The explosion broke the silence of the pre-dawn desert.
Our SEAL element was conducting a raid on a small village in western Afghanistan.
The date was September 15, 2001.
As soon as the towers came down on September 11 our entire unit was recalled to base. Seventy-two hours ago our friends in the agency presented a target package to command. The op was going after one of Osama Bin-Laden’s top lieutenants, to see if we can sweat them for information as to where the big man himself was.
Forty-eight hours ago, we were briefed. With no time to build a mock-up we pored over every single inch of data we could on the target location. We built a plan, and talked through it repeatedly. Once we had the plan figured out, we tried to pull it apart, looking for every weakness we could find.
Twenty-four hours ago we were informed that the mission was a green lit. Our handlers in the Pentagon were officially unchaining the dogs of war. We loaded up our gear, got on the plane, and were headed for combat.
Two hours ago we exited our aircraft at 30,000 feet above sea level, conducting a high-altitude, low-opening jump into the target zone.
We lost Peterson as we came in for a landing. Neither his main or back-up chutes deployed, and he burned right in. There was nothing any of us could do. He was the first SEAL lost in combat in years, but sadly he wouldn’t be the last.
We rounded up our remaining men, and pressed on with the mission. Two of our team members flanked the village we were going into. They found their objective easily enough. They placed a couple pounds worth of explosives onto an gas tank, then backed off.

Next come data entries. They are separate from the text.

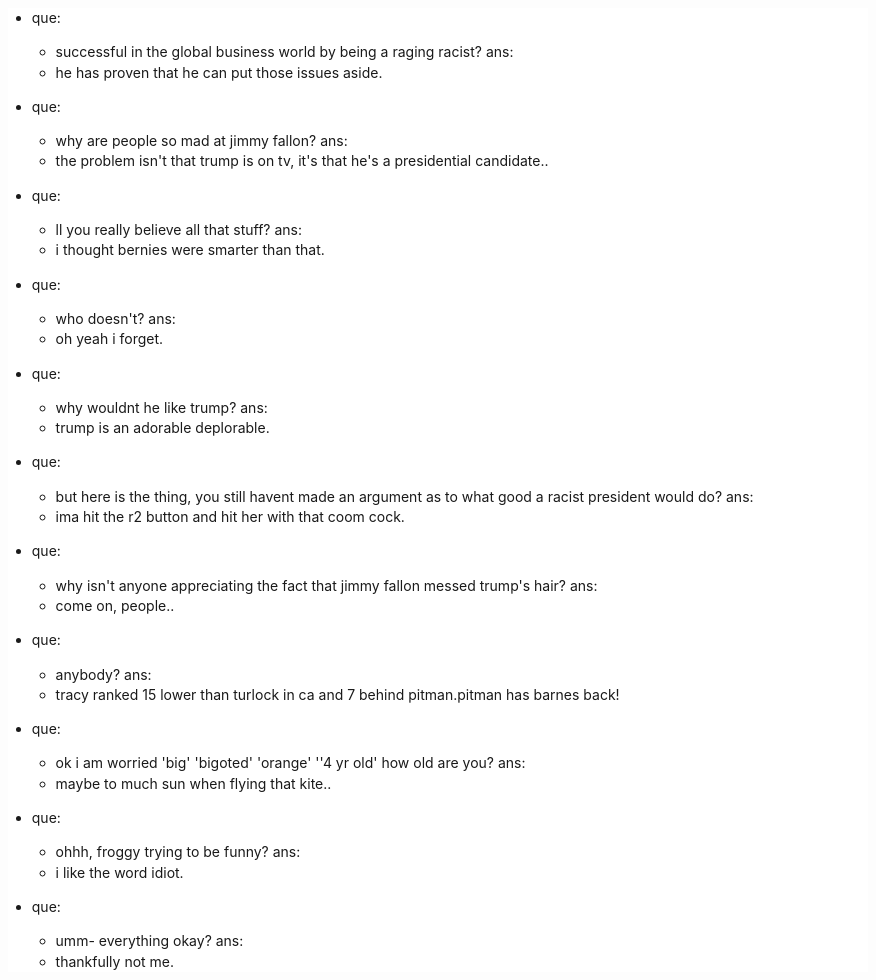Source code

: - que:
  - successful in the global business world by being a raging racist?
  ans:
  - he has proven that he can put those issues aside.

- que:
  - why are people so mad at jimmy fallon?
  ans:
  - the problem isn't that trump is on tv, it's that he's a presidential candidate..

- que:
  - ll you really believe all that stuff?
  ans:
  - i thought bernies were smarter than that.

- que:
  - who doesn't?
  ans:
  - oh yeah i forget.

- que:
  - why wouldnt he like trump?
  ans:
  - trump is an adorable deplorable.

- que:
  - but here is the thing, you still havent made an argument as to what good a racist president would do?
  ans:
  - ima hit the r2 button and hit her with that coom cock.

- que:
  - why isn't anyone appreciating the fact that jimmy fallon messed trump's hair?
  ans:
  - come on, people..

- que:
  - anybody?
  ans:
  - tracy ranked 15 lower than turlock in ca and 7 behind pitman.pitman has barnes back!

- que:
  - ok i am worried 'big' 'bigoted' 'orange' ''4 yr old' how old are you?
  ans:
  - maybe to much sun when flying that kite..

- que:
  - ohhh, froggy trying to be funny?
  ans:
  - i like the word idiot.

- que:
  - umm- everything okay?
  ans:
  - thankfully not me.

When the explosives ripped through the desert on the far side of the village, we had a pretty good idea who was a bad guy and who wasn’t. The pressed metal of the AK-47 or the rocket launchers they carried seemed to give us a good indication, and as planned, four of the remaining six SEALs were on their long guns, dropping bad guys as soon as they came out of their shacks.
The last two members, Stevens and I moved in our M-4’s at the ready, and swept the village. Nothing. Our friends at the agency got it wrong. The lieutenant we were after wasn’t among the bodies, or hiding in the shacks.
We recovered Peterson, and retreated to our rendezvous point to lick our wounds and catch our ride out of country. We may not have gotten a chance to fulfill our mission, this time. but the bad guys now knew, the dogs of war were roaming their plains. No where was safe from us.